¿Y si ella
no era de las insulsas mujeres que le habían hecho perder toda esperanza en el
amor? Danna no tenía la mirada vacía y eso fue lo primero que lo dejó prendado
de ella, había fuego, pasión, pureza y dulzura, una extraña mezcla que como
menos le pareció un sueño. Esa mujer era real, con la que siempre soñó, la que
creía un espejismo, una utopía… y la tuvo frente a él. ¿Qué estaría haciendo
ahora? ¿Tendría algún hombre a su lado?
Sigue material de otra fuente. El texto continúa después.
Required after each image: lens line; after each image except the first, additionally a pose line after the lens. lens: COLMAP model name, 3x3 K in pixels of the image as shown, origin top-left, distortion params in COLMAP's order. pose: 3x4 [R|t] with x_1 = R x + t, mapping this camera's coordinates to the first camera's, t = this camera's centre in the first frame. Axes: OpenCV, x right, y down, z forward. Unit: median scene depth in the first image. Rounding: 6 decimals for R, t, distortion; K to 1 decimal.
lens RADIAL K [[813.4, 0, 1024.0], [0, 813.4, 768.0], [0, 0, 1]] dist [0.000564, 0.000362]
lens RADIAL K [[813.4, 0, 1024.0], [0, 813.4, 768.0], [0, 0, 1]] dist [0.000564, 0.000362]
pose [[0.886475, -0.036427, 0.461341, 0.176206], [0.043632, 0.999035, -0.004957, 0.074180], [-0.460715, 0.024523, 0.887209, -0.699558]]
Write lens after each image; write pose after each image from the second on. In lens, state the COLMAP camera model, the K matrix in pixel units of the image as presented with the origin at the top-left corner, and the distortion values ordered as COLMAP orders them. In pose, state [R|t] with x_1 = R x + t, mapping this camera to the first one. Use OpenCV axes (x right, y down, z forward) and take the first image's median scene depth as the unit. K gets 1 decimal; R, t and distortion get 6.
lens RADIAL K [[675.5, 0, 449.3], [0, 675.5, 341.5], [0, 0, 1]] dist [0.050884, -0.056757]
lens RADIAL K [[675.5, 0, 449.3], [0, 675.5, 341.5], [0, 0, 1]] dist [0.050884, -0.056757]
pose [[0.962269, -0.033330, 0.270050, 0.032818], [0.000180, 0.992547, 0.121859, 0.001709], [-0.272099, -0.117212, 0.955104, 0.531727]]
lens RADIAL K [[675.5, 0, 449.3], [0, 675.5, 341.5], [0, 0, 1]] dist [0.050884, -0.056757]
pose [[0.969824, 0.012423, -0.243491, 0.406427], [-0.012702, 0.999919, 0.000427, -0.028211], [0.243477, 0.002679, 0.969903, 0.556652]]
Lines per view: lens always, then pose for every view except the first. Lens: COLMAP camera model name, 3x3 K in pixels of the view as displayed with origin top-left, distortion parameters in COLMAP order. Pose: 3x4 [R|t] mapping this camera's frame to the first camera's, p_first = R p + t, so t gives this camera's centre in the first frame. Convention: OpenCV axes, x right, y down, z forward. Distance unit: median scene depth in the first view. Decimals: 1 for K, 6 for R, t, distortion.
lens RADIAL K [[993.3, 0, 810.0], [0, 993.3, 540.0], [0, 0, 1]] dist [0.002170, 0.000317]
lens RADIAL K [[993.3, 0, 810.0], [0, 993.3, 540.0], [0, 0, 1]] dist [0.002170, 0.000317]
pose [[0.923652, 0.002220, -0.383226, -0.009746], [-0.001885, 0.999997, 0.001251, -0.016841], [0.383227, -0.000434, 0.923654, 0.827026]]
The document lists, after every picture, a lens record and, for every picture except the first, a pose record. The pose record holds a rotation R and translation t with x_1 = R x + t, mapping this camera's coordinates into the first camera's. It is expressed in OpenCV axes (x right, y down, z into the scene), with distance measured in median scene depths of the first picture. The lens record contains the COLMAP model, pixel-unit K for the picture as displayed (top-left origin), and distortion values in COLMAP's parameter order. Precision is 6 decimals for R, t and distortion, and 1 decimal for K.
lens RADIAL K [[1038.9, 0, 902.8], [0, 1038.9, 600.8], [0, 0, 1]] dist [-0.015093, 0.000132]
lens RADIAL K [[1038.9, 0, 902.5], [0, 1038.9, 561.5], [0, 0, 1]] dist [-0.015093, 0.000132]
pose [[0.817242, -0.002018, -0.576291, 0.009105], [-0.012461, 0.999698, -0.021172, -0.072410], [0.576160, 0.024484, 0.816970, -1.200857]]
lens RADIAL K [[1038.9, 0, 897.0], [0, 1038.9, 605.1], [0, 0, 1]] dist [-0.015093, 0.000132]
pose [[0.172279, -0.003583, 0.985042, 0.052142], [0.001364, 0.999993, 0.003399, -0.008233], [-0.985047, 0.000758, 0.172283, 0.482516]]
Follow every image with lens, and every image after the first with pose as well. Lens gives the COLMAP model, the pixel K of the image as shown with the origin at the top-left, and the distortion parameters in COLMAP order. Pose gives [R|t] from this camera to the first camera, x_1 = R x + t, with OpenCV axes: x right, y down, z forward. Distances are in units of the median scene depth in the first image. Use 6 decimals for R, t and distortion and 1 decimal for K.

La sola idea de pensarlo hizo que
Samuel oscureciera la mirada con enfado, con dolor de no saberla de él, con
tristeza.
-¡Me sentí
segura en sus brazos! Una seguridad diferente ¿Por qué habré bajado la guardia?
¡Dios! Después de tantos años. Ese hombre me he excitado como una adolescente,
sin temor, con ganas de entregarme, con ganas de sentirme entre sus brazos… ¿Lo
Deseo? -Danna sonreía a solas, ensimismada en su mundo, volver a sentir deseo
sano por un hombre, sentirse con ganas de ser suya, era una muy buena noticia
para ella. Se había cerrado al amor hacía mucho tiempo ya, este en el pasado no
le trajo más que dolor y sufrimiento… Tuvo que superarse a sí misma y tomar
decisiones trascendentales para afrontar la vida, para mantenerse sana.